-- Opening Marker --

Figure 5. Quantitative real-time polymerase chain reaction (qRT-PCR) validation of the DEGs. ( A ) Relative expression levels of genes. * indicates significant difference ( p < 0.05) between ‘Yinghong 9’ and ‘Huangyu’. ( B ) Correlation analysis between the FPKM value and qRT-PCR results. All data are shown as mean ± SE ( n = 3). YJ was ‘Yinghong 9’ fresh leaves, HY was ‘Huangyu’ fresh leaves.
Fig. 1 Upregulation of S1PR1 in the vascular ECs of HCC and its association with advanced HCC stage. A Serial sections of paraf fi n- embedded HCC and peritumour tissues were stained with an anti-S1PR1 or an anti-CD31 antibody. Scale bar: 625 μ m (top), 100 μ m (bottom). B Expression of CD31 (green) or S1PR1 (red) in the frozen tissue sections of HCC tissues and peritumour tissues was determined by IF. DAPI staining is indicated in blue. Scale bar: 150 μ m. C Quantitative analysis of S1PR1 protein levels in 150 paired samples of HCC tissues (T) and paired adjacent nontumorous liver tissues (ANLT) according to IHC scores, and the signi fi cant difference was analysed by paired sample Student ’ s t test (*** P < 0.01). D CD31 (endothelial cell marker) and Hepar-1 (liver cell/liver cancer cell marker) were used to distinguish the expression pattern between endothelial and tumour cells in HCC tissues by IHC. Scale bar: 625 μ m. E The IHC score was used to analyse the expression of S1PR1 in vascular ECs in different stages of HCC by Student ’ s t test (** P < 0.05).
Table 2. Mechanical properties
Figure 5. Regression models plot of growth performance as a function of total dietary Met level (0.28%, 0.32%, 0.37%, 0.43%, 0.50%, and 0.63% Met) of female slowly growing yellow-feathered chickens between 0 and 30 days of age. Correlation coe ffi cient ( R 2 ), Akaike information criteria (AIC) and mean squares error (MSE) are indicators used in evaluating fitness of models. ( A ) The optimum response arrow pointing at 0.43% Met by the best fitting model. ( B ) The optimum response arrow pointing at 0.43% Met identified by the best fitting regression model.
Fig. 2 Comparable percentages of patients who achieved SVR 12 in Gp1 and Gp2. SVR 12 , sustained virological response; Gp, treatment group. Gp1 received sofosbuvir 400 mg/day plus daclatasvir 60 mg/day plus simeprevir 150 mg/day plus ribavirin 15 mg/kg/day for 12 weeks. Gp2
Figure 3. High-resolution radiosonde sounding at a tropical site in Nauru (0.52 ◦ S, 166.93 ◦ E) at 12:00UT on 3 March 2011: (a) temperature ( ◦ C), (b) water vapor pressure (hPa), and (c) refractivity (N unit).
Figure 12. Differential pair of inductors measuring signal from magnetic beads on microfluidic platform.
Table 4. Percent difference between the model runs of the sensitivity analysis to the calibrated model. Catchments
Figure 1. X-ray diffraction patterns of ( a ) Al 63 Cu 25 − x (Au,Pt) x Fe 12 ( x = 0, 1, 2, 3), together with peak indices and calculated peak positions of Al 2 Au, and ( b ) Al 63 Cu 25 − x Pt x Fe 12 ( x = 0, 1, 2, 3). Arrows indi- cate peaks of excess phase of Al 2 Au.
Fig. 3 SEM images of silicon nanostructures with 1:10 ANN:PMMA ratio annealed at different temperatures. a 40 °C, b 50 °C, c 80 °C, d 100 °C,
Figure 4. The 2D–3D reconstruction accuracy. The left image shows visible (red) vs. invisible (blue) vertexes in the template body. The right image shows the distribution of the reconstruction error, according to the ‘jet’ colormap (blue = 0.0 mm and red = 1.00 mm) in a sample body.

-- Closing Marker --

=== Exercise ===
Return the whole listing as it stands. Nothing may be altered.

=== Your response ===
Figure 5. Quantitative real-time polymerase chain reaction (qRT-PCR) validation of the DEGs. ( A ) Relative expression levels of genes. * indicates significant difference ( p < 0.05) between ‘Yinghong 9’ and ‘Huangyu’. ( B ) Correlation analysis between the FPKM value and qRT-PCR results. All data are shown as mean ± SE ( n = 3). YJ was ‘Yinghong 9’ fresh leaves, HY was ‘Huangyu’ fresh leaves.
Fig. 1 Upregulation of S1PR1 in the vascular ECs of HCC and its association with advanced HCC stage. A Serial sections of paraf fi n- embedded HCC and peritumour tissues were stained with an anti-S1PR1 or an anti-CD31 antibody. Scale bar: 625 μ m (top), 100 μ m (bottom). B Expression of CD31 (green) or S1PR1 (red) in the frozen tissue sections of HCC tissues and peritumour tissues was determined by IF. DAPI staining is indicated in blue. Scale bar: 150 μ m. C Quantitative analysis of S1PR1 protein levels in 150 paired samples of HCC tissues (T) and paired adjacent nontumorous liver tissues (ANLT) according to IHC scores, and the signi fi cant difference was analysed by paired sample Student ’ s t test (*** P < 0.01). D CD31 (endothelial cell marker) and Hepar-1 (liver cell/liver cancer cell marker) were used to distinguish the expression pattern between endothelial and tumour cells in HCC tissues by IHC. Scale bar: 625 μ m. E The IHC score was used to analyse the expression of S1PR1 in vascular ECs in different stages of HCC by Student ’ s t test (** P < 0.05).
Table 2. Mechanical properties
Figure 5. Regression models plot of growth performance as a function of total dietary Met level (0.28%, 0.32%, 0.37%, 0.43%, 0.50%, and 0.63% Met) of female slowly growing yellow-feathered chickens between 0 and 30 days of age. Correlation coe ffi cient ( R 2 ), Akaike information criteria (AIC) and mean squares error (MSE) are indicators used in evaluating fitness of models. ( A ) The optimum response arrow pointing at 0.43% Met by the best fitting model. ( B ) The optimum response arrow pointing at 0.43% Met identified by the best fitting regression model.
Fig. 2 Comparable percentages of patients who achieved SVR 12 in Gp1 and Gp2. SVR 12 , sustained virological response; Gp, treatment group. Gp1 received sofosbuvir 400 mg/day plus daclatasvir 60 mg/day plus simeprevir 150 mg/day plus ribavirin 15 mg/kg/day for 12 weeks. Gp2
Figure 3. High-resolution radiosonde sounding at a tropical site in Nauru (0.52 ◦ S, 166.93 ◦ E) at 12:00UT on 3 March 2011: (a) temperature ( ◦ C), (b) water vapor pressure (hPa), and (c) refractivity (N unit).
Figure 12. Differential pair of inductors measuring signal from magnetic beads on microfluidic platform.
Table 4. Percent difference between the model runs of the sensitivity analysis to the calibrated model. Catchments
Figure 1. X-ray diffraction patterns of ( a ) Al 63 Cu 25 − x (Au,Pt) x Fe 12 ( x = 0, 1, 2, 3), together with peak indices and calculated peak positions of Al 2 Au, and ( b ) Al 63 Cu 25 − x Pt x Fe 12 ( x = 0, 1, 2, 3). Arrows indi- cate peaks of excess phase of Al 2 Au.
Fig. 3 SEM images of silicon nanostructures with 1:10 ANN:PMMA ratio annealed at different temperatures. a 40 °C, b 50 °C, c 80 °C, d 100 °C,
Figure 4. The 2D–3D reconstruction accuracy. The left image shows visible (red) vs. invisible (blue) vertexes in the template body. The right image shows the distribution of the reconstruction error, according to the ‘jet’ colormap (blue = 0.0 mm and red = 1.00 mm) in a sample body.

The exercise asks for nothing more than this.